Gone are the nerve-riddled capitulations of the season past. Johanna Konta is a second-week contender at The Championships once more.
Two years since fuelling British hopes with a run to the semi-finals, the No.19 seed has kept a flawless Manic Monday record intact.
That’s two from two, following back-to-back victories over Grand Slam champions.
On Monday, she thwarted No.6 seed Petra Kvitova’s bid for a third Wimbledon title 4-6, 6-2, 6-4. It came two days after she similarly rebounded to deny 2017 US Open champion, Sloane Stephens.
Konta required nerves of steel for this Centre Court tussle, having trailed a set and having let a pair of match points vanish.
She ended up needing three to get the job done against the two-time Wimbledon champion. But crucially, panic never set in.
Where in 2018 she could well have crumbled, this was an improved Konta, a player with greater variety, greater patience and in turn a rejuvenated self-belief.
Nerves were bound to creep in. But it was how the 28-year-old responded that mattered most.
“Of course, a lit bit,” Konta said of the late-match jitters. “But definitely didn’t put it down to me being too nervous. Petra started playing incredibly free and the balls were coming at me 100 miles an hour.
“I was expecting to go to 5-all at some point but really happy to stick to what I was doing well.”
A left arm injury had scuppered Kvitova’s chances of taking the court at Roland-Garros and denied her of any practice or matches coming into The Championships.
The lack of match-play was always a risk but in her first appearance in the second week at Wimbledon since winning the title in 2014, she made the sturdier start, finding the angles and clubbing anything short to take the opening set.
The Czech had never lost a round of 16 match in SW19 in five previous showings, but there was an immediate emotional let-down at the beginning of the second set. Konta made her pay as she guided a forehand pass into the open court to break for 1-0.

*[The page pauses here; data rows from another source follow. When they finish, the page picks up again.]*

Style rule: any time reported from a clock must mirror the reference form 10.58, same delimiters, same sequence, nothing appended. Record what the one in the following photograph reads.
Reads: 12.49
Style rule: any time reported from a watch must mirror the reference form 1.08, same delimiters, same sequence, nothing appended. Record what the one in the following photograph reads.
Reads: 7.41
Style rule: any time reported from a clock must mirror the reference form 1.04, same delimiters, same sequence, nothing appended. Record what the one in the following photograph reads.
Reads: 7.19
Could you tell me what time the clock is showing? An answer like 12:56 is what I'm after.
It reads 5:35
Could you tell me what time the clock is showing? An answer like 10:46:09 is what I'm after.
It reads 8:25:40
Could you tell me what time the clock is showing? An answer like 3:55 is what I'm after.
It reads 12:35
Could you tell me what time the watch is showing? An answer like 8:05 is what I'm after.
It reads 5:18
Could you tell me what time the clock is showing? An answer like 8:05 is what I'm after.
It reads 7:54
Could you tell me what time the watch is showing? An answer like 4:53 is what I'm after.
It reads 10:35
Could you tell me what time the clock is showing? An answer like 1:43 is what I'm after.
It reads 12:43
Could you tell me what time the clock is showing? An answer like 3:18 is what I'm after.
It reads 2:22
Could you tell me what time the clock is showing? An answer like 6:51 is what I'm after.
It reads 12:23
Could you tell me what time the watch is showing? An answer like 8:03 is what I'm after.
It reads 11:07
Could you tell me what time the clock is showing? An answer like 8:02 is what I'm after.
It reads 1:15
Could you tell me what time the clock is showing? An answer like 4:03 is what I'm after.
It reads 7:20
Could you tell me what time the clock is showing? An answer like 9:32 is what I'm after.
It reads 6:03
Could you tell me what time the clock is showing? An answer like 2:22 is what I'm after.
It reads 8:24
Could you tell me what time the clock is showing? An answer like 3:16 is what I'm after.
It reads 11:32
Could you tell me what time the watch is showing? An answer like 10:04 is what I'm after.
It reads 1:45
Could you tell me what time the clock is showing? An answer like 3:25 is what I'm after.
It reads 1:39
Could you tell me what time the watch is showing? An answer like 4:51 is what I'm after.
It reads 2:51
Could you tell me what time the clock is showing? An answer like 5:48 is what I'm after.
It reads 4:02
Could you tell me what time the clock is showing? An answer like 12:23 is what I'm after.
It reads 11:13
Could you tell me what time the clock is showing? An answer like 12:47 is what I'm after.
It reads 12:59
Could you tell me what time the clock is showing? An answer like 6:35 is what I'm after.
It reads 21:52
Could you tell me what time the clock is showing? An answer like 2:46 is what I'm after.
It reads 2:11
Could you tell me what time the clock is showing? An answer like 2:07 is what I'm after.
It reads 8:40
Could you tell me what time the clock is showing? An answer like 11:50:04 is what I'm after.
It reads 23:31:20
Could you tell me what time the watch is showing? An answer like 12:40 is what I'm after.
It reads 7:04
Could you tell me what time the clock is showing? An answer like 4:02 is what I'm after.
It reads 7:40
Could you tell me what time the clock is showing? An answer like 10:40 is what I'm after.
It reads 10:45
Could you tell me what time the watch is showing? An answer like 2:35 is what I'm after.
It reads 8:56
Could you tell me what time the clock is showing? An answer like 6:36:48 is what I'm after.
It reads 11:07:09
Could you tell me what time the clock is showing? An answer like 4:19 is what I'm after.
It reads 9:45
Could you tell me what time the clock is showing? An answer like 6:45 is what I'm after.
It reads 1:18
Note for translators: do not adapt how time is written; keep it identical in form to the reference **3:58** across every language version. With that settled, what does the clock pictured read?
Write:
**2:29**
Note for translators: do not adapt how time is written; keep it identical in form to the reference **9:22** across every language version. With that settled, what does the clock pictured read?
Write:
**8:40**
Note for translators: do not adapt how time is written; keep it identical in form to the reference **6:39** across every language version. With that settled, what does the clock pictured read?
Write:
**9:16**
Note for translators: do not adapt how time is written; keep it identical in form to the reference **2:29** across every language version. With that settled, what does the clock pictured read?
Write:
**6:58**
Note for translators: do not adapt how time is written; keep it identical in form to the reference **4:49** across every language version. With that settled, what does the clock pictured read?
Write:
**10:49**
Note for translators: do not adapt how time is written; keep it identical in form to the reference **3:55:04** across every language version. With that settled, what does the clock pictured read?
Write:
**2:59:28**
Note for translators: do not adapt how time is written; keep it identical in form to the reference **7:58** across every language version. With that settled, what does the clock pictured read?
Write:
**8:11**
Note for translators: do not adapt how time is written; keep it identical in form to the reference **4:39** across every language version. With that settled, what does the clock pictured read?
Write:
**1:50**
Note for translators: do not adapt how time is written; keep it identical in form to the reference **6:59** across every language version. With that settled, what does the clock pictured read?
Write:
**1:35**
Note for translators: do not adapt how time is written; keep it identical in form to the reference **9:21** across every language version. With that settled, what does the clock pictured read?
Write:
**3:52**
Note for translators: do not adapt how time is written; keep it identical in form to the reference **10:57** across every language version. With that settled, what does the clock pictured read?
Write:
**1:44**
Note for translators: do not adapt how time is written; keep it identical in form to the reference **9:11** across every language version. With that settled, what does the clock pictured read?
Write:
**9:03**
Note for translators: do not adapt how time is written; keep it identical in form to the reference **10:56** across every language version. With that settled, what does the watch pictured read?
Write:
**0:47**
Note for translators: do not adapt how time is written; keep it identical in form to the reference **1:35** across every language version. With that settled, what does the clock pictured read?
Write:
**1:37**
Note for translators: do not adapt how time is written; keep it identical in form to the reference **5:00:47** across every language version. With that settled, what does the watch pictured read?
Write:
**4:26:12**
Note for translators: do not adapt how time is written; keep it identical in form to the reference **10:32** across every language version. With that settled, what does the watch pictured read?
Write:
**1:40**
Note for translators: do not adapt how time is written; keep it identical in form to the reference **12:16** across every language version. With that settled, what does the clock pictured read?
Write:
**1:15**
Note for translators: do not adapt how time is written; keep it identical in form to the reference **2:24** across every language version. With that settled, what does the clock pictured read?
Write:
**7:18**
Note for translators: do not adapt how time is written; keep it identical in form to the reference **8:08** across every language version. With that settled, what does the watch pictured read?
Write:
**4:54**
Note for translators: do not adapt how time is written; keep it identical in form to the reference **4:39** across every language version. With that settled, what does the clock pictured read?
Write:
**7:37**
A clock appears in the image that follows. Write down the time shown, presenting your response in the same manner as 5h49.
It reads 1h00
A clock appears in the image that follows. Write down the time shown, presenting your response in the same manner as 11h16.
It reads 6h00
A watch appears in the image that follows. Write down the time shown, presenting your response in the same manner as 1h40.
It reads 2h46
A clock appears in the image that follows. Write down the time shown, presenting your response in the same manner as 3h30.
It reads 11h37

After a surprise dash to the semi-finals in Paris last month, there were concerns Konta was struggling with the quick transition to grass, following early departures in both lead-up events.
But the Briton had played her way into form in time for the second week and when she survived a seven-deuce battle on serve to consolidate for 2-0, the match had reached its turning point.
A tame backhand from the Czech coughed up a double break and after Konta had her left ankle strapped as a precaution at the change of ends, she returned to court with authority, firing an ace to level the match.
Golf legend Jack Nicklaus and five-time British Olympic rowing gold medallist Steve Redgrave nodded in approval as this battle entered its decisive stage. And it was Konta who rode the momentum to a 5-1 lead.
On Thursday, following her second round triumph over Kristina Mladenovic, Kvitova tweeted: “Don’t be afraid to fail. Be afraid not to try.”
She carried that mantra to the brink on Monday as she pegged back two match points and held for 4-5.
With home crowd anticipation swirling Konta was able to block out the blips and the fervour. She would not be denied on her third opportunity. Another Czech, the unseeded Barbora Strycova, now stood between her and a second Wimbledon semi-final.
“Just happy to still be in the event, to be playing the best players in the world,” Konta said. “To come through tough matches against them, you can’t ask for much more as a tennis player.”
Now for keeping a flawless Wimbledon quarter-final record intact.